Doc Abode is a workforce deployment solution that enables healthcare providers to expand additional workforce capacity and improve operational resilience and efficiency by allocating work to healthcare professionals at an individual patient level in real-time, based on availability, proximity and expertise.
The platform can support employed, bank staff, locums and the self employed and can be used to deploy any other workforce such as social prescribers, phlebotomists, and healthcare assistants.
It enables cross-organisational working by sharing a geographically-dispersed clinical workforce centred around the real-time needs and requirements of NHS patients.
The solution provides healthcare professionals with a secure app installed on their phones. They can ‘push’ home visit and telephone/video triage requests to them directly and they are informed of the travel time to the patient, whether the patient is their own registered patient, and whether it is a language or specialism match.
If the job request is accepted, healthcare professionals are securely provided with further information about the patient so they can view and record the consultation in the electronic patient record (EPR).
The £50,000 funding will be used to demonstrate the impact at scale across a wider Greater Manchester footprint.
Dr Taz Aldawoud, Doc Abode chief executive, said: “We’re delighted to be a beneficiary of The Momentum Fund.
“From our early-stage rollouts, we have witnessed first hand that this transformational way of working motivates clinicians to work flexibly and in addition to their usual shifts.
“We have demonstrated the impact that this is already having on providers’ home visiting services and, more recently, with secure telephony and video consultations, and the potential it has to deliver system-wide benefits.
“This funding enables us to further develop our data-driven approach, building on our evidence-based model in support of rollout to other NHS providers.”
A grant of £50,000 will help to develop the Doc Abode workforce deployment solution
Gendius has developed the Intellin app, which uses Artificial Intelligence (AI) to calculate an individual’s risk of developing complications from their diabetes based on their clinical history.
The platform then provides clinically-validated hints and tips to empower and educate the individual on how to manage these risks and reduce their risk of developing diabetes-related complications.
The £50,000 funding will be used to analyse consented patient data across 250 GPs and 1,000-plus patients to help improve the app’s existing algorithms.
Rory Cameron, chief executive of Gendius, said: “Winning this grant will enable us to better understand how metabolic markers change over a 10-year period in people with diabetes.
“With this data we will develop improved algorithms in our Intellin platform that will enable better understanding of how resources can be allocated to support the complications of diabetes.
“This is a game changer and a whole new way of looking at diabetes.”
With this data we will develop improved algorithms in our Intellin platform that will enable better understanding of how resources can be allocated to support the complications of diabetes. This is a game changer and a whole new way of looking at diabetes
Howz for Health has developed a smart home system kit designed for older people which can detect changes in daily routines, signalling a change in an individual's health.
Family and staff can view the information and receive alerts of differences and deviations from the established routine and can intervene at an earlier stage.
The £50,000 funding will be used to evaluate the kit with 50 patients who have two or more conditions, live independently, and have recently been discharged from hospital or identified as at high risk of admission.
The system aims to reduce re-admissions and relieve pressures on the urgent care systems.
Two further successful projects in this year’s Momentum fund have been temporarily paused during COVID-19 to be revisited at a later date.

▶ **Source information**

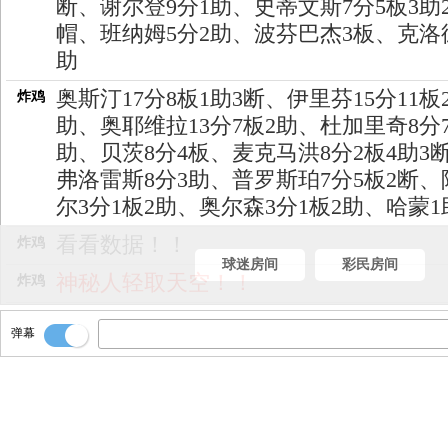
断、谢尔登9分1助、史蒂文斯7分5板3助
帽、班纳姆5分2助、波芬巴杰3板、克洛
助
奥斯汀17分8板1助3断、伊里芬15分11板
炸鸡
助、奥耶维拉13分7板2助、杜加里奇8分7
助、贝茨8分4板、麦克马洪8分2板4助3
弗洛雷斯8分3助、普罗斯珀7分5板2断、
尔3分1板2助、奥尔森3分1板2助、哈蒙1
看看数据！！
炸鸡
球迷房间
彩民房间
神秘人轻取天空！！
炸鸡
时间走完！！
炸鸡
弹幕
贝茨上一个空篮！！[华盛顿神秘人90-72
炸鸡
加哥天空]
神秘人传导过来！！
炸鸡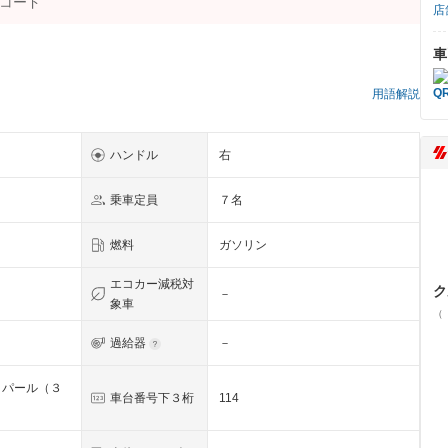
店
車
用語解説
ハンドル
右
乗車定員
７名
燃料
ガソリン
エコカー減税対
ク
－
象車
（
過給器
－
トパール（３
車台番号下３桁
114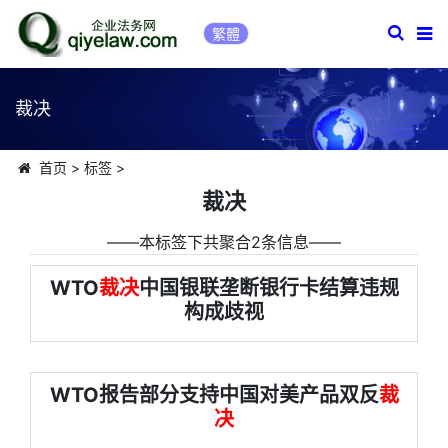
繁體
裁决
首页
>
标签
>
裁决
――本标签下共聚合2条信息――
WTO
裁决
中国银联垄断银行卡结算违规
构成歧视
WTO报告部分支持中国对美产品双反
裁
决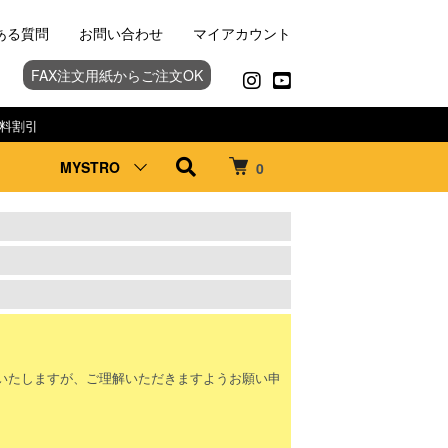
ある質問
お問い合わせ
マイアカウント
FAX注文用紙からご注文OK
料割引
MYSTRO
0
。
いたしますが、ご理解いただきますようお願い申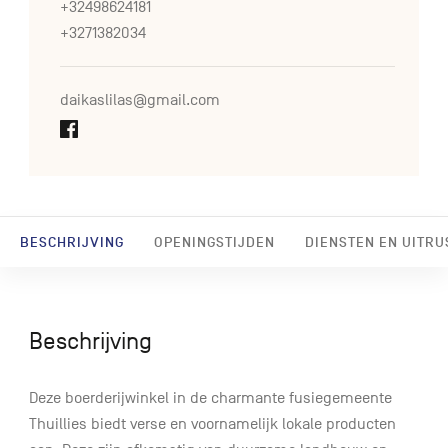
+32498624181
+3271382034
daikaslilas@gmail.com
BESCHRIJVING
OPENINGSTIJDEN
DIENSTEN EN UITRU
Beschrijving
Deze boerderijwinkel in de charmante fusiegemeente
Thuillies biedt verse en voornamelijk lokale producten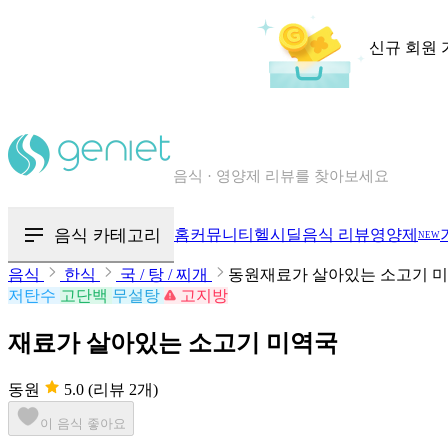
신규 회원 
칼로리와 영양성분을 검색해보세요
혈당 · 다이어트 음식 검색해보세요
음식 카테고리
홈
커뮤니티
헬시딜
음식 리뷰
영양제
NEW
음식 · 영양제 리뷰를 찾아보세요
음식
한식
국 / 탕 / 찌개
동원재료가 살아있는 소고기 
저탄수
고단백
무설탕
고지방
재료가 살아있는 소고기 미역국
동원
5.0
(리뷰 2개)
이 음식 좋아요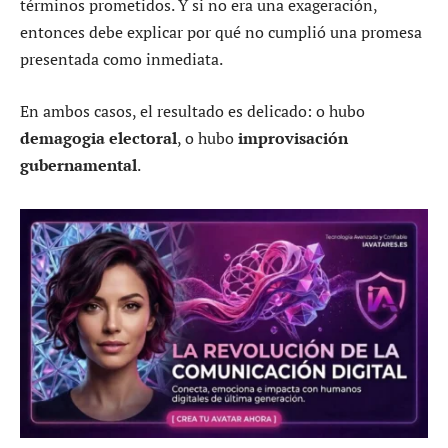
términos prometidos. Y si no era una exageración,
entonces debe explicar por qué no cumplió una promesa
presentada como inmediata.
En ambos casos, el resultado es delicado: o hubo
demagogia electoral
, o hubo
improvisación
gubernamental
.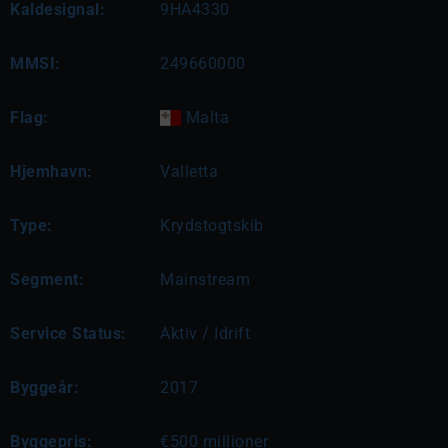
Kaldesignal:
9HA4330
MMSI:
249660000
Flag:
Malta
Hjemhavn:
Valletta
Type:
Krydstogtskib
Segment:
Mainstream
Service Status:
Aktiv / Idrift
Byggeår:
2017
Byggepris:
€500 millioner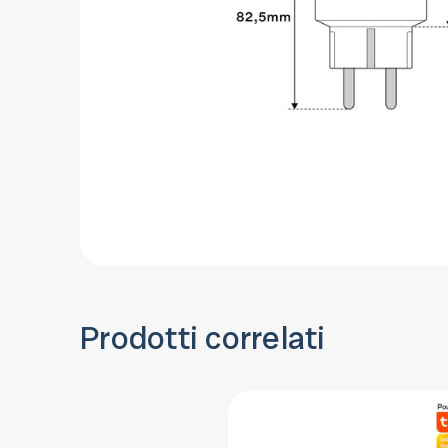
Prodotti correlati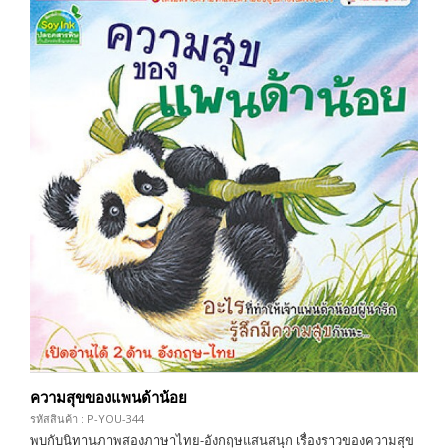
ความสุขของแพนด้าน้อย
รหัสสินค้า : P-YOU-344
พบกับนิทานภาพสองภาษาไทย-อังกฤษแสนสนุก เรื่องราวของความสุข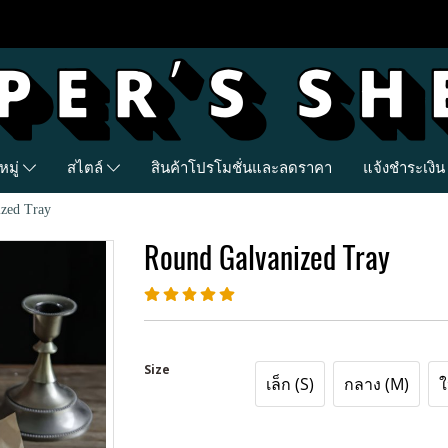
มู่
สไตล์
สินค้าโปรโมชั่นและลดราคา
แจ้งชำระเงิน
zed Tray
Round Galvanized Tray
Size
เล็ก (S)
กลาง (M)
ใ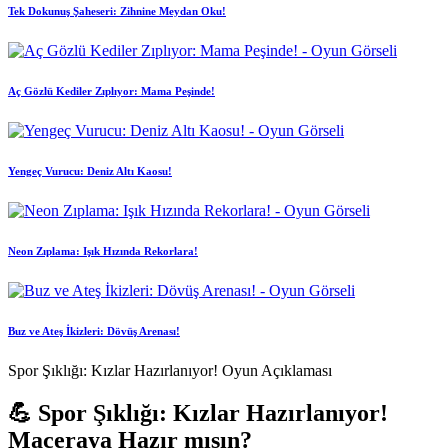
Tek Dokunuş Şaheseri: Zihnine Meydan Oku!
Aç Gözlü Kediler Zıplıyor: Mama Peşinde!
Yengeç Vurucu: Deniz Altı Kaosu!
Neon Zıplama: Işık Hızında Rekorlara!
Buz ve Ateş İkizleri: Dövüş Arenası!
Spor Şıklığı: Kızlar Hazırlanıyor! Oyun Açıklaması
💪 Spor Şıklığı: Kızlar Hazırlanıyor!
Maceraya Hazır mısın?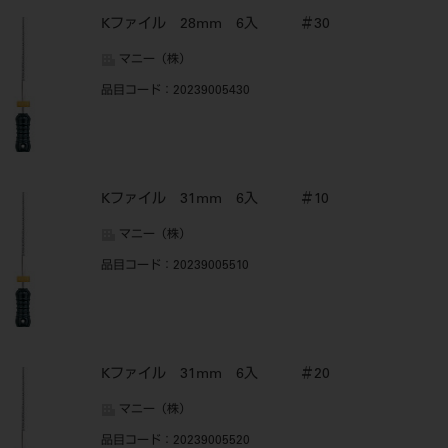
Kファイル 28mm 6入 ＃30
マニー（株）
品目コード
：20239005430
Kファイル 31mm 6入 ＃10
マニー（株）
品目コード
：20239005510
Kファイル 31mm 6入 ＃20
マニー（株）
品目コード
：20239005520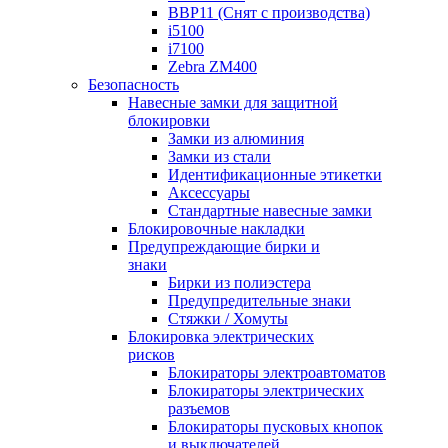
BBP11 (Снят с производства)
i5100
i7100
Zebra ZM400
Безопасность
Навесные замки для защитной
блокировки
Замки из алюминия
Замки из стали
Идентификационные этикетки
Аксессуары
Стандартные навесные замки
Блокировочные накладки
Предупреждающие бирки и
знаки
Бирки из полиэстера
Предупредительные знаки
Стяжки / Хомуты
Блокировка электрических
рисков
Блокираторы электроавтоматов
Блокираторы электрических
разъемов
Блокираторы пусковых кнопок
и выключателей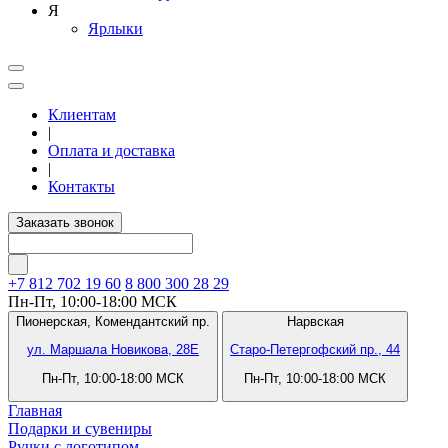
Я
Ярлыки
Клиентам
|
Оплата и доставка
|
Контакты
Заказать звонок
+7 812
702 19 60
8 800 300 28 29
Пн-Пт, 10:00-18:00 МСК
Пионерская,
Комендантский пр.
Нарвская
ул. Маршала Новикова, 28Е
Старо-Петергофский пр., 44
Пн-Пт, 10:00-18:00 МСК
Пн-Пт, 10:00-18:00 МСК
Главная
Подарки и сувениры
Ручки с логотипом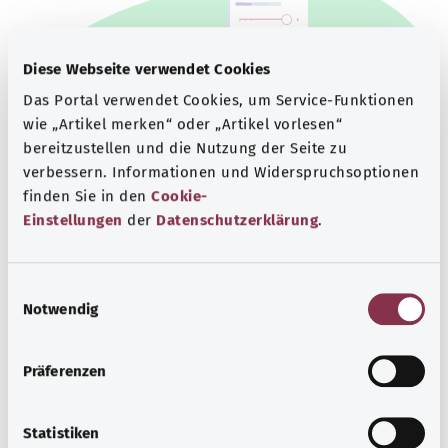
Diese Webseite verwendet Cookies
Das Portal verwendet Cookies, um Service-Funktionen
wie „Artikel merken“ oder „Artikel vorlesen“
bereitzustellen und die Nutzung der Seite zu
verbessern. Informationen und Widerspruchsoptionen
finden Sie in den
Cookie-
Einstellungen
der
Datenschutzerklärung
.
Beratung und Hilfe
Eine Auswahl verschiedener Beratungs- und
E
Informationsangebote zu bestimmten
Notwendig
i
Gesundheitsthemen.
n
w
Mehr erfahren
Präferenzen
i
l
l
Statistiken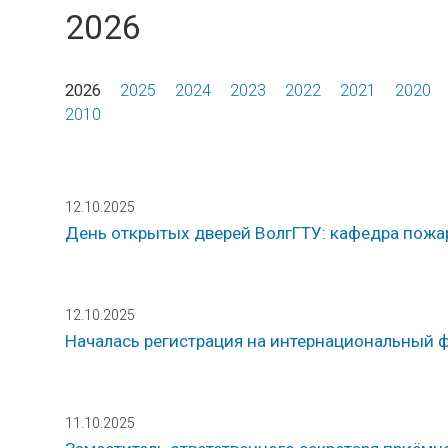
2026
2026
2025
2024
2023
2022
2021
2020
2010
12.10.2025
День открытых дверей ВолгГТУ: кафедра пожа
12.10.2025
Началась регистрация на интернациональный 
11.10.2025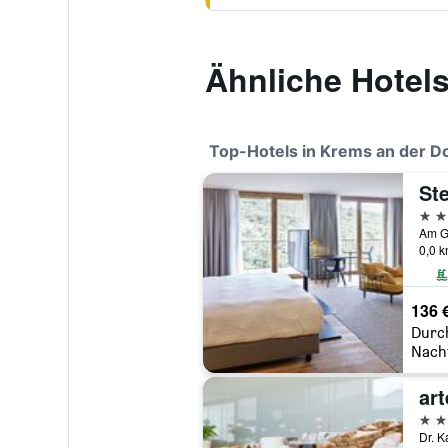
Ähnliche Hotel
Top-Hotels in Krems an der D
4 St
0,0 
136 
Durc
Nach
ar
4 St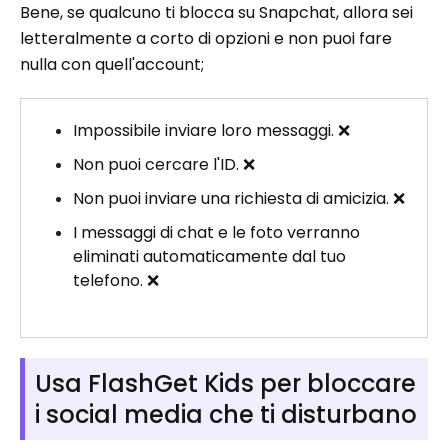
Bene, se qualcuno ti blocca su Snapchat, allora sei
letteralmente a corto di opzioni e non puoi fare
nulla con quell'account;
Impossibile inviare loro messaggi. ❌
Non puoi cercare l'ID. ❌
Non puoi inviare una richiesta di amicizia. ❌
I messaggi di chat e le foto verranno
eliminati automaticamente dal tuo
telefono. ❌
Usa FlashGet Kids per bloccare
i social media che ti disturbano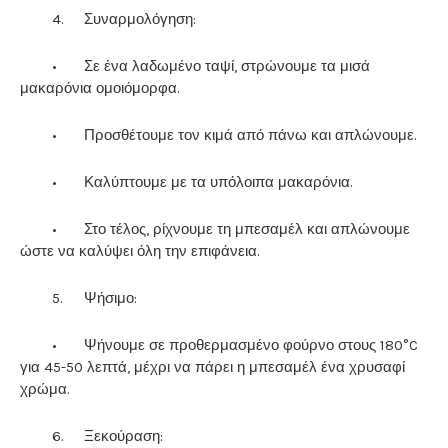
4.
Συναρμολόγηση:
•
Σε ένα λαδωμένο ταψί, στρώνουμε τα μισά
μακαρόνια ομοιόμορφα.
•
Προσθέτουμε τον κιμά από πάνω και απλώνουμε.
•
Καλύπτουμε με τα υπόλοιπα μακαρόνια.
•
Στο τέλος, ρίχνουμε τη μπεσαμέλ και απλώνουμε
ώστε να καλύψει όλη την επιφάνεια.
5.
Ψήσιμο:
•
Ψήνουμε σε προθερμασμένο φούρνο στους 180°C
για 45-50 λεπτά, μέχρι να πάρει η μπεσαμέλ ένα χρυσαφί
χρώμα.
6.
Ξεκούραση: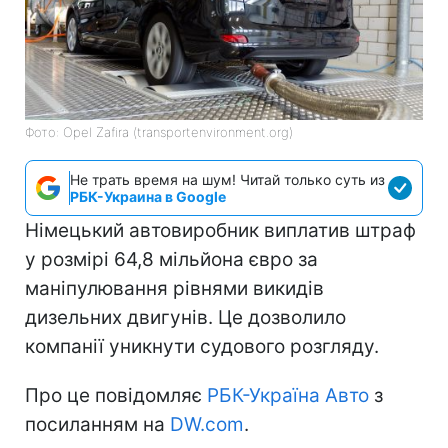
Фото: Opel Zafira (transportenvironment.org)
Не трать время на шум! Читай только суть из
РБК-Украина в Google
Німецький автовиробник виплатив штраф
у розмірі 64,8 мільйона євро за
маніпулювання рівнями викидів
дизельних двигунів. Це дозволило
компанії уникнути судового розгляду.
Про це повідомляє
РБК-Україна Авто
з
посиланням на
DW.com
.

▶ **Questions on the material**
(1) In the passage on the Momentum Fund projects, how many patients will the Howz for Health kit be evaluated with?
(2) Say whether each statement agrees with the passage on the Momentum Fund projects, and quote the words that decide it.
(a) The Gendius funding will be used to analyse patient data across 250 GPs.
(b) Doc Abode's app tells healthcare professionals the travel time to the patient.
(c) Every successful project in this year's Momentum fund is going ahead during COVID-19.

▶ **Solutions to the tasks**
(1) 50 patients.

(2)
(a) Yes: "analyse consented patient data across 250 GPs and 1,000-plus patients"
(b) Yes: "they are informed of the travel time to the patient"
(c) No: "Two further successful projects in this year’s Momentum fund have been temporarily paused during COVID-19"